“Good ECEC law” unfortunately is not a good ECEC law

[18. 9. 2018] On the occasion of the “Gute-Kita-Gesetz” (Good Childcare Act), which is to be passed by the Federal Cabinet tomorrow, the organisations within the Association of German Family Organisations regret that the government is missing its targets with its draft bill.

“With good intentions, the Minister of Family Affairs has once set out to improve the provision of day care for children throughout Germany. This is urgently needed so that child day care can really meet the demands regarding early childhood education. However, the present draft of a “Good Childcare Act” shows that the federal government does not have a clear goal in mind,” says the chair of the AGF, Stefan Becker.

The family organisations are missing several elements in the draft that have been under discussion in recent months. Especially in view of the different framework conditions in the federal states, it is necessary to introduce binding, nationwide uniform and scientifically based standards as a common goal. This is a demand that is supported by 34 organisations, associations, childcare providers and trade unions. With the government’s proposal, however, it would remain completely unclear whether the current regulations can really lead to a reduction of the considerable differences between the respective federal states.

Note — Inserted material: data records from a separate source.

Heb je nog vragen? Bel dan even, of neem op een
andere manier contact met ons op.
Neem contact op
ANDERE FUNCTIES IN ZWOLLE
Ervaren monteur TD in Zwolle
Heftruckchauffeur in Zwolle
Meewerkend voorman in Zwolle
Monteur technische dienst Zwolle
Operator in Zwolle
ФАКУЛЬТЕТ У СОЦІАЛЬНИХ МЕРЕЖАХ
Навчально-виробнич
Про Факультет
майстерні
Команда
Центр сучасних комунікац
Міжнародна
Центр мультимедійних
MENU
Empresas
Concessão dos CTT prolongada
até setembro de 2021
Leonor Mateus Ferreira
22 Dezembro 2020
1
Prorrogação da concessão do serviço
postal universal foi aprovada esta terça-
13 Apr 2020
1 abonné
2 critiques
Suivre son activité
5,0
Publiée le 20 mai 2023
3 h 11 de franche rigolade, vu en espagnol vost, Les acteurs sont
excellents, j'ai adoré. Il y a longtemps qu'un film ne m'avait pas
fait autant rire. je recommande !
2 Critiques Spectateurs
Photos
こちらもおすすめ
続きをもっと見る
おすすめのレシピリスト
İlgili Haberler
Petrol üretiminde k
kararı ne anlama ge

A better control by the federal government and higher financial resources are needed. Several studies, as well as the results of their own work, which the natinal level and the Länder jointly achieved last year, show a significantly higher overall financial need. A current study by the Bertelsmann Foundation assumes 6.7 billion euros/year in addition to the planned federal funding for the national level, the Länder and the municipalities. In addition, the draft law stipulates that the funding will expire in 2022. “This is an invitation to the federal states to fall into the usual ‘projectitis’ without achieving a permanent increase in quality. Creating and maintaining really good day care facilities is a permanent task and not one that will be completed by the end of 2022,” emphasises Stefan Becker. From the point of view of the family organisations, it is absolutely necessary that the federal government contributes at least five billion euros per year on a permanent basis.

In this context, the family associations also clearly position themselves in favour of giving priority to improving the quality of day-care centres over the general abolition of day-care centre fees. However, since no child should be excluded from attending a day-care centre for financial reasons, the family organisations welcome the planned improvement of the social scaling of parental contributions.

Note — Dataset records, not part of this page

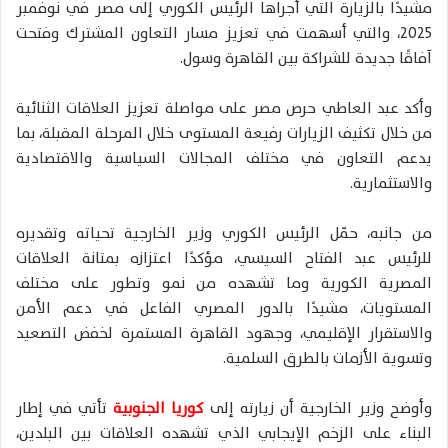
مشيدًا بالزيارة التي أجراها الرئيس الكوري إلى مصر في نوفمبر
2025، والتي أسهمت في تعزيز مسار التعاون المشترك وفتحت
آفاقًا جديدة للشراكة بين القاهرة وسول.
وأكد عبد العاطي حرص مصر على مواصلة تعزيز العلاقات الثنائية
من خلال تكثيف الزيارات رفيعة المستوى خلال المرحلة المقبلة، بما
يدعم التعاون في مختلف المجالات السياسية والاقتصادية
والاستثمارية.
من جانبه، حمّل الرئيس الكوري وزير الخارجية تحياته وتقديره
للرئيس عبد الفتاح السيسي، مؤكدًا اعتزازه بمتانة العلاقات
المصرية الكورية وما تشهده من نمو وتطور على مختلف
المستويات، مشيدًا بالدور المصري الفاعل في دعم الأمن
والاستقرار الإقليمي، وجهود القاهرة المستمرة لخفض التصعيد
وتسوية الأزمات بالطرق السلمية.
وأوضح وزير الخارجية أن زيارته إلى
كوريا الجنوبية
تأتي في إطار
البناء على الزخم الإيجابي الذي تشهده العلاقات بين البلدين،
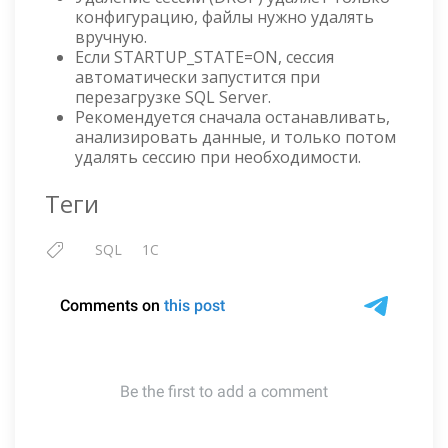
конфигурацию, файлы нужно удалять
вручную.
Если STARTUP_STATE=ON, сессия
автоматически запустится при
перезагрузке SQL Server.
Рекомендуется сначала останавливать,
анализировать данные, и только потом
удалять сессию при необходимости.
Теги
SQL
1C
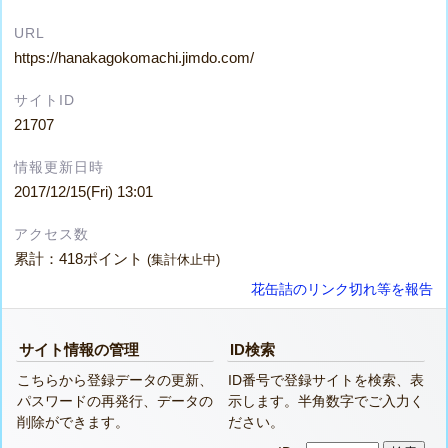
URL
https://hanakagokomachi.jimdo.com/
サイトID
21707
情報更新日時
2017/12/15(Fri) 13:01
アクセス数
累計：418ポイント
(集計休止中)
花缶詰のリンク切れ等を報告
サイト情報の管理
ID検索
こちらから登録データの更新、
ID番号で登録サイトを検索、表
パスワードの再発行、データの
示します。半角数字でご入力く
削除ができます。
ださい。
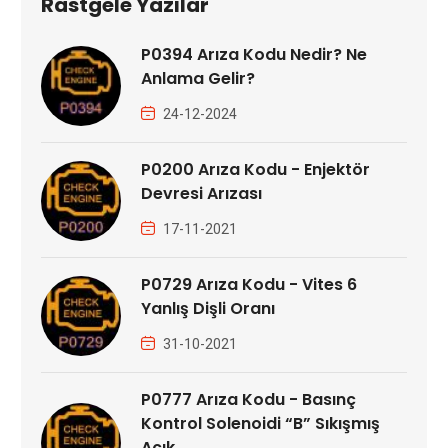
Rastgele Yazılar
P0394 Arıza Kodu Nedir? Ne
Anlama Gelir?
24-12-2024
P0200 Arıza Kodu - Enjektör
Devresi Arızası
17-11-2021
P0729 Arıza Kodu - Vites 6
Yanlış Dişli Oranı
31-10-2021
P0777 Arıza Kodu - Basınç
Kontrol Solenoidi “B” Sıkışmış
Açık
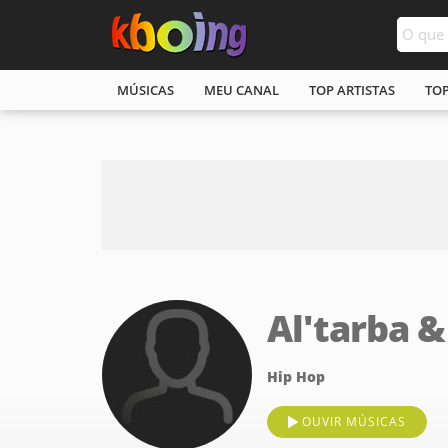
MÚSICAS
MEU CANAL
TOP ARTISTAS
TO
Al'tarba &
Hip Hop
OUVIR MÚSICAS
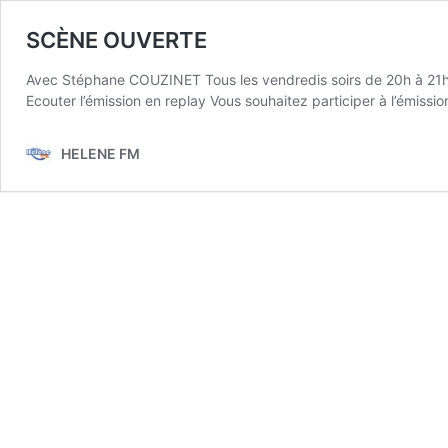
SCÈNE OUVERTE
Avec Stéphane COUZINET Tous les vendredis soirs de 20h à 21h R
Ecouter l’émission en replay Vous souhaitez participer à l’émissi
HELENE FM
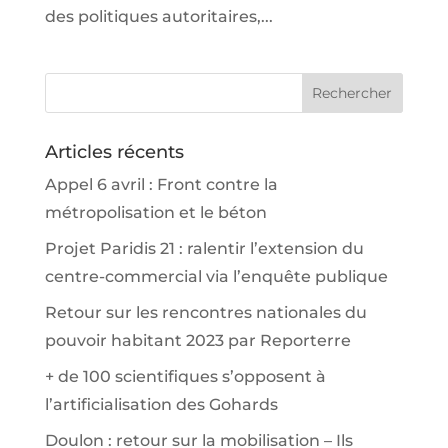
des politiques autoritaires,...
Articles récents
Appel 6 avril : Front contre la
métropolisation et le béton
Projet Paridis 21 : ralentir l’extension du
centre-commercial via l’enquête publique
Retour sur les rencontres nationales du
pouvoir habitant 2023 par Reporterre
+ de 100 scientifiques s’opposent à
l’artificialisation des Gohards
Doulon : retour sur la mobilisation – Ils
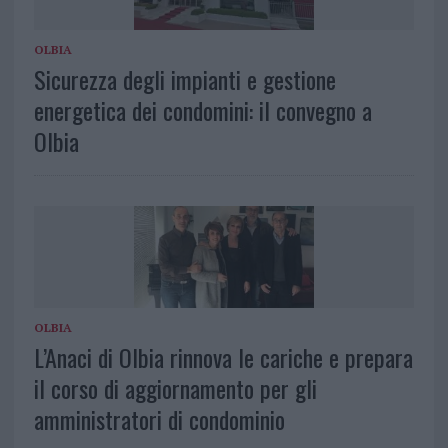
OLBIA
Sicurezza degli impianti e gestione
energetica dei condomini: il convegno a
Olbia
OLBIA
L’Anaci di Olbia rinnova le cariche e prepara
il corso di aggiornamento per gli
amministratori di condominio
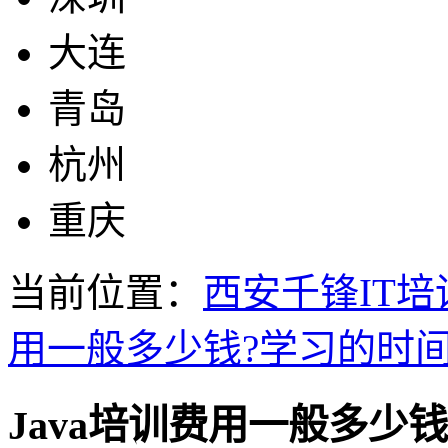
大连
青岛
杭州
重庆
当前位置：
西安千锋IT培
用一般多少钱?学习的时间
Java培训费用一般多少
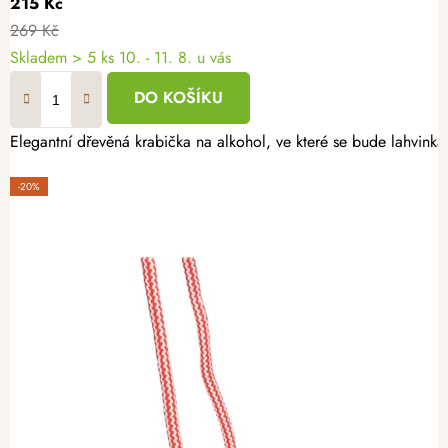
215 Kč
269 Kč
Skladem
> 5 ks
10. - 11. 8. u vás
DO KOŠÍKU
Elegantní dřevěná krabička na alkohol, ve které se bude lahvinka 
-20%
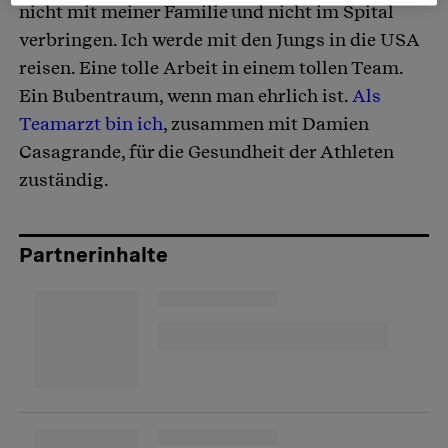
nicht mit meiner Familie und nicht im Spital
verbringen. Ich werde mit den Jungs in die USA
reisen. Eine tolle Arbeit in einem tollen Team.
Ein Bubentraum, wenn man ehrlich ist.
Als
Teamarzt bin ich
, zusammen mit Damien
Casagrande, für die Gesundheit der Athleten
zuständig.
Partnerinhalte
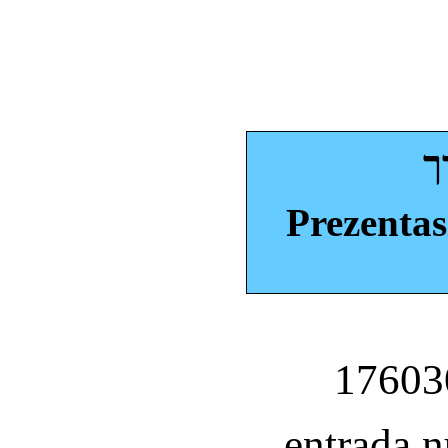
ך
Prezentas
entrada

Finally, they are very critical of the fact that the funding is to be provided through a change in the Länder fiscal equalisation system. In this way, the federal government is depriving itself of any possibility to act in a controlling way – even the individual target agreements with the federal states would not change anything. Especially since the law could not come into force until all the federal states had signed such a target agreement.

“All in all,” concludes Stefan Becker, “the goal of the law is correct, but it is not sufficiant to give the federal states a pot with too little money and a so-called “toolbox” without being able to even slightly steer what happens with the funds in the end.